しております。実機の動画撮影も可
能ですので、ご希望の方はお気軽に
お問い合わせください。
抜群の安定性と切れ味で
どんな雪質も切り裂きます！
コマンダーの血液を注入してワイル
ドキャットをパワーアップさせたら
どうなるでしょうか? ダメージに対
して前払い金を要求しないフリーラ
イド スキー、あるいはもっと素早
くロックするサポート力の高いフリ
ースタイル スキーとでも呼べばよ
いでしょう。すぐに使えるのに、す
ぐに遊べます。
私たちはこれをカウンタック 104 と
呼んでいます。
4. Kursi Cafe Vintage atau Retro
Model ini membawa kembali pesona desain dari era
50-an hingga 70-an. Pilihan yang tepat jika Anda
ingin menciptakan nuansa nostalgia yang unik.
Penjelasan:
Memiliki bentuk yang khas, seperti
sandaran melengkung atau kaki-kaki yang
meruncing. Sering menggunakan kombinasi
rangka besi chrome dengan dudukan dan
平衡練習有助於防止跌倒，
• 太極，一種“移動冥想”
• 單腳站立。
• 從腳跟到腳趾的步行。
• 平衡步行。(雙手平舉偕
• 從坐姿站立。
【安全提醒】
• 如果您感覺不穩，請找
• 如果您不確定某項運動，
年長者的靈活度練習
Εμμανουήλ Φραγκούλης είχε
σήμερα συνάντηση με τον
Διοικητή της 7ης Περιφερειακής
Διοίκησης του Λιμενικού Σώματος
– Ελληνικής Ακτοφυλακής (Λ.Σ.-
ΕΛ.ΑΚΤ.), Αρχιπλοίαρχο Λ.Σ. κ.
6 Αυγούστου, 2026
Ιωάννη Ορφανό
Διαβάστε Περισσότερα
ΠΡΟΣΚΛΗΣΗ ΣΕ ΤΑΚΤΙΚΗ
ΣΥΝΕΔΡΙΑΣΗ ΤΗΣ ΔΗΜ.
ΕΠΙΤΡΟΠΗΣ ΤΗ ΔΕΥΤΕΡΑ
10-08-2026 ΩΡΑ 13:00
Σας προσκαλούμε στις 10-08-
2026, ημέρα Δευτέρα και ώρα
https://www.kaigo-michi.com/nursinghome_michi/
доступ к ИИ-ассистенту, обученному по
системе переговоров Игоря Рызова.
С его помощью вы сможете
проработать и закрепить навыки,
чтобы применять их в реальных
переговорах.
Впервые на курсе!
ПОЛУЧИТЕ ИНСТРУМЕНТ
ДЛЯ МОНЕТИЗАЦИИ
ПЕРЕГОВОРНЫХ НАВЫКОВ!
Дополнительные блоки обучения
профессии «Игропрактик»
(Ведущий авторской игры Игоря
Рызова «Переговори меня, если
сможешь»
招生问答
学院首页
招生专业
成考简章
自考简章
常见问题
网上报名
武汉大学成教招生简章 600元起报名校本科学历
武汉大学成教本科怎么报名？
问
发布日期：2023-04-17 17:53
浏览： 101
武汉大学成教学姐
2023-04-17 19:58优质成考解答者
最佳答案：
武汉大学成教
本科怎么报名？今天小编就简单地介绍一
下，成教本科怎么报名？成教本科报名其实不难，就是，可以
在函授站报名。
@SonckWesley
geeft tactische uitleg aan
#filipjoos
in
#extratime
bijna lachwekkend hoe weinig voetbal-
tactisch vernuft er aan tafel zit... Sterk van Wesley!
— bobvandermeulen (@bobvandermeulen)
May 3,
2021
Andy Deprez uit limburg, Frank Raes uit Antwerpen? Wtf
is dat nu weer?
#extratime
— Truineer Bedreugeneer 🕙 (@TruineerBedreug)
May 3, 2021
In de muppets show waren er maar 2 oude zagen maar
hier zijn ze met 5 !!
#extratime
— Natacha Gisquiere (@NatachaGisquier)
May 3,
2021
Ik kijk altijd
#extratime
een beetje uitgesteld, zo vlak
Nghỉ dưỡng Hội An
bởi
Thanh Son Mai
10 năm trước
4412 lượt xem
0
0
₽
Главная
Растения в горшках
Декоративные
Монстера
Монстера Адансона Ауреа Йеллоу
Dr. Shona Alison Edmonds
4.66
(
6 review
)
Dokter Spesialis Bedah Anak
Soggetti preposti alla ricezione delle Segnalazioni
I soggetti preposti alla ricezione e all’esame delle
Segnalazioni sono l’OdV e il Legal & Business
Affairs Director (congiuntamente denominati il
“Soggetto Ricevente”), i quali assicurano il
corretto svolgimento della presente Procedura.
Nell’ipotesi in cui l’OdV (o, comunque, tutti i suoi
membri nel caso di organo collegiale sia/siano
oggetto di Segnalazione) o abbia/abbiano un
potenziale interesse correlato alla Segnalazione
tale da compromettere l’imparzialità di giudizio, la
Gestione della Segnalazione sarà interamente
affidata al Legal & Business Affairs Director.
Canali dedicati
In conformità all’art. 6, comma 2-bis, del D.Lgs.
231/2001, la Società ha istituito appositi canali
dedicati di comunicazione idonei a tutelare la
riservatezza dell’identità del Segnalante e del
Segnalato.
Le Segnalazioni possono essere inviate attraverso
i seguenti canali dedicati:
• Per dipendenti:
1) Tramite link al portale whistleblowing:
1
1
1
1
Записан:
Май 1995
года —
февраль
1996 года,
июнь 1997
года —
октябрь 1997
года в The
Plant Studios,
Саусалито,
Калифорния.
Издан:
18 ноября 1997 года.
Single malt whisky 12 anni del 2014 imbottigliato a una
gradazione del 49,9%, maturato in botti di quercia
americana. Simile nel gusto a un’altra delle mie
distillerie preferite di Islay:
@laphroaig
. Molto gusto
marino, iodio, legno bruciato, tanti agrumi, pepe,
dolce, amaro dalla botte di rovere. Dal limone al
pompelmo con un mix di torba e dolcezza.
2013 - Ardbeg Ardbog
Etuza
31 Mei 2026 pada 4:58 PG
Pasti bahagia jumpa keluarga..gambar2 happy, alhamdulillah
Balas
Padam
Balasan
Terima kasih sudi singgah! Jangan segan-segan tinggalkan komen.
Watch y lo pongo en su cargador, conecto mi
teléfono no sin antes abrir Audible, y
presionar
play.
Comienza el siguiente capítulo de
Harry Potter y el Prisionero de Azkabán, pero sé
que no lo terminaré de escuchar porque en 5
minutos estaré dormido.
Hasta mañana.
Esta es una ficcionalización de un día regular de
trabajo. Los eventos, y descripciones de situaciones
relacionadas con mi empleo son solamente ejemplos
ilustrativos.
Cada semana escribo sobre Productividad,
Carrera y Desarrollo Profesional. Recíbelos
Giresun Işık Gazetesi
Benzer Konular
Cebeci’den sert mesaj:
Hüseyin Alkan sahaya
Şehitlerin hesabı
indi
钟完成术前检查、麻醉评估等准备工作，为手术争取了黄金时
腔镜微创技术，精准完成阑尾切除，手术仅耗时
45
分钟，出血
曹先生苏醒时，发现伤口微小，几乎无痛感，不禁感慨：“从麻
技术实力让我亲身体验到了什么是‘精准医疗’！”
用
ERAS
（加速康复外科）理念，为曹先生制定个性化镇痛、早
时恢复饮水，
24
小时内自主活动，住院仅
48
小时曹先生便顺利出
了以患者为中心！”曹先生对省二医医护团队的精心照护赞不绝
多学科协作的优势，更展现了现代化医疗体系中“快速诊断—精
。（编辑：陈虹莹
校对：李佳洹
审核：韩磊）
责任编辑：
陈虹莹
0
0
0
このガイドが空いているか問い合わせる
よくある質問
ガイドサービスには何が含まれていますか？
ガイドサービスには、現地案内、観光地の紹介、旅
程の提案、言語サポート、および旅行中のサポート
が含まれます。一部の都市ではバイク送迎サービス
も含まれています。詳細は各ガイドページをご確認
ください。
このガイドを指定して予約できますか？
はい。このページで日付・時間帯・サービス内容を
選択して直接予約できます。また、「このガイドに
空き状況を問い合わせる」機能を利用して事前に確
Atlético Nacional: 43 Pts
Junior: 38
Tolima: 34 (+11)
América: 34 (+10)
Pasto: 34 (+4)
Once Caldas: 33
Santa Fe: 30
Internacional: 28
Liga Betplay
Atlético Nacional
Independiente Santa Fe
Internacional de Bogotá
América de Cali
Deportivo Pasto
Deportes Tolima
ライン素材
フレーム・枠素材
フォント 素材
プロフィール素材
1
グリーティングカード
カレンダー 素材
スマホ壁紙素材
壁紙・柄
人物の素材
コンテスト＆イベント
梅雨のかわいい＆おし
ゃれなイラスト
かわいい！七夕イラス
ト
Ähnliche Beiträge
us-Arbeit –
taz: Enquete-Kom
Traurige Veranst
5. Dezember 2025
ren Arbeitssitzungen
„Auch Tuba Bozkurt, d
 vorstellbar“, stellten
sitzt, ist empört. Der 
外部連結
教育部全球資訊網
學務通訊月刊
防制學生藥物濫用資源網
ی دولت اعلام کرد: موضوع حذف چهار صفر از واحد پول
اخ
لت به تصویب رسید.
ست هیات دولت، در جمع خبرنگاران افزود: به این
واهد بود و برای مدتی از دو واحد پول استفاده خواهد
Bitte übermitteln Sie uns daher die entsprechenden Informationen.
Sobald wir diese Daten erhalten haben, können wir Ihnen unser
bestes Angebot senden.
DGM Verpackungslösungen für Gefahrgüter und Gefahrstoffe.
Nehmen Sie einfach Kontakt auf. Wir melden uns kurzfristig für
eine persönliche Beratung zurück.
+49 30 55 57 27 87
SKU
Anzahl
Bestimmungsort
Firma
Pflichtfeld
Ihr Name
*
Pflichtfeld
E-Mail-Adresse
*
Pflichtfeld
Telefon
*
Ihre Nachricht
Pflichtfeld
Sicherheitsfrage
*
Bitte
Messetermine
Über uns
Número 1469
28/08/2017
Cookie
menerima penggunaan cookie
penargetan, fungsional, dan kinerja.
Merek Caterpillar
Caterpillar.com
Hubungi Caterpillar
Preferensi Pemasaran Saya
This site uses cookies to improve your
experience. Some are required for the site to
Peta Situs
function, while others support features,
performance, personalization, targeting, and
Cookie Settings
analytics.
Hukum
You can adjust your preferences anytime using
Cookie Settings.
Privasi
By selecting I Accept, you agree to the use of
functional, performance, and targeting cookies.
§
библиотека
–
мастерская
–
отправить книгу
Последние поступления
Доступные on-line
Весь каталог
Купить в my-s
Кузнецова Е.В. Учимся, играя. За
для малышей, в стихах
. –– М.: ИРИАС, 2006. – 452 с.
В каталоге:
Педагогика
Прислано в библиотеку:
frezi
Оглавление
-=-=-=-=-
**JOB ITEM**: Reproduce exactly the lines of the records above from the one with "Bestimmungsort" to the one with "function, while others", both included, and leave out everything else.

**EXERCISE RESULT**:
Bestimmungsort
Firma
Pflichtfeld
Ihr Name
*
Pflichtfeld
E-Mail-Adresse
*
Pflichtfeld
Telefon
*
Ihre Nachricht
Pflichtfeld
Sicherheitsfrage
*
Bitte
Messetermine
Über uns
Número 1469
28/08/2017
Cookie
menerima penggunaan cookie
penargetan, fungsional, dan kinerja.
Merek Caterpillar
Caterpillar.com
Hubungi Caterpillar
Preferensi Pemasaran Saya
This site uses cookies to improve your
experience. Some are required for the site to
Peta Situs
function, while others support features,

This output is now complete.